Bedenkt man, dass Gegenstand der aktuellen Koalitionsvereinbarung die Absenkung der Rentenversicherungsbeiträge für Minijobber, die Zeitungen austragen, ist, könnte man durchaus an einen Lohnkostenzuschuss seitens der öffentlichen Hand denken, die ein existenzielles Interesse daran haben muss, dass der Einzelhandel in den Innenstädten verbleibt und diese nicht veröden.

2. Hätten die Vertragsparteien zum 01.01.2010 lediglich den Entgeltverzicht vereinbart und hätte der Arbeitgeber später – vielleicht mit einer Karenzzeit von drei oder sechs Monaten – die erwähnten Zuschüsse zusätzlich zum Arbeitsentgelt gewährt und pauschal versteuert, stellt sich die Frage, ob nun die Zuschüsse sozialversicherungsfrei sind. Da nun der Nachweis fehlt, dass die Zuschüsse „Gegenleistung“ für den Gehaltsverzicht sind, handelt es sich um Zuschüsse, die „zusätzlich zum ohnehin gezahlten Entgelt“ erbracht werden, also nach § 40 Abs. 2 EStG privilegiert sind. Das mag konstruiert klingen, entspricht aber der Realität. Die hier relevanten Zuschüsse werden vom Arbeitgeber immer nur dann gezahlt, wenn es ihm darum geht, dem Arbeitnehmer Vorteile zukommen zu lassen, um entsprechende Lohnerhöhungen zu vermeiden. Das LSG nimmt dazu Bezug auf ein Rundschreiben des Bundesfinanzministeriums der Finanzen vom 22.05.2013 und ein Urteil des BFH vom 19.09.2012 (BFHE 239, 85).

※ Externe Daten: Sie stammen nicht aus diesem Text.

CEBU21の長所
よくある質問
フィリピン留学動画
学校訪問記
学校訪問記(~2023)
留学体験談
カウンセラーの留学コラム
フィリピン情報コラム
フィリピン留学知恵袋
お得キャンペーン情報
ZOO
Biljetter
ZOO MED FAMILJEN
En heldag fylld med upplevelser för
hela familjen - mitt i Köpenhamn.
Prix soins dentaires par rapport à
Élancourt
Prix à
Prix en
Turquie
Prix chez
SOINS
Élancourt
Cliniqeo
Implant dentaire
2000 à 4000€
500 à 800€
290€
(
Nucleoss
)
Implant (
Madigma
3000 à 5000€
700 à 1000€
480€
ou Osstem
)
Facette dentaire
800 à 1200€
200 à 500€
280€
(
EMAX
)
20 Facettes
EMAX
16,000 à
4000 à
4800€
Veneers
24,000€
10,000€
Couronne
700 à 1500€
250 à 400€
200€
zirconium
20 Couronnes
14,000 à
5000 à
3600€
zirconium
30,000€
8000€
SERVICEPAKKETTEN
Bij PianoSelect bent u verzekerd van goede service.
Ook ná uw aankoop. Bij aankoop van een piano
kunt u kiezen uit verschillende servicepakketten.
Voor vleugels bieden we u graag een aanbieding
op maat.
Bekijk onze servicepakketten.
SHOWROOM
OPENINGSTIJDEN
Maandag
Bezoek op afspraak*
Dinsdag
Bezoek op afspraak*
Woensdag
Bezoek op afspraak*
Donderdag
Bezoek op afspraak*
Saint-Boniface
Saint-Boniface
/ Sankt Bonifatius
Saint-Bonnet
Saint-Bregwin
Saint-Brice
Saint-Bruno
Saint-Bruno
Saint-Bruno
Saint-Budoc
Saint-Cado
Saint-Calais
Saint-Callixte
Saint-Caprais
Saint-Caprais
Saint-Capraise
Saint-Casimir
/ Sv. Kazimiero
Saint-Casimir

3. Soweit zwischen den Parteien zusätzlich ein Mietvertrag darüber geschlossen wurde, dass der Arbeitnehmer die Außenfläche seines Kfz als Werbefläche an die Klägerin für einen Mietzins von 21 EUR/ Monat vermietet, handelt es sich – so das LSG ausdrücklich – um Leistungen aus einem gesonderten Rechtsverhältnis und nicht um Lohnzahlungen, vgl. dazu BFH, Urteil vom 06.09.2004 (NJW 2005, 703).

4. Das LSG Baden-Württemberg hat mit Urteil vom 10.05.2016 (BeckRS 2016, 68918) zu einer vergleichbaren Konstellation im Wesentlichen mit gleicher Argumentation entschieden.

Redaktion beck-aktuell, 5. April 2018.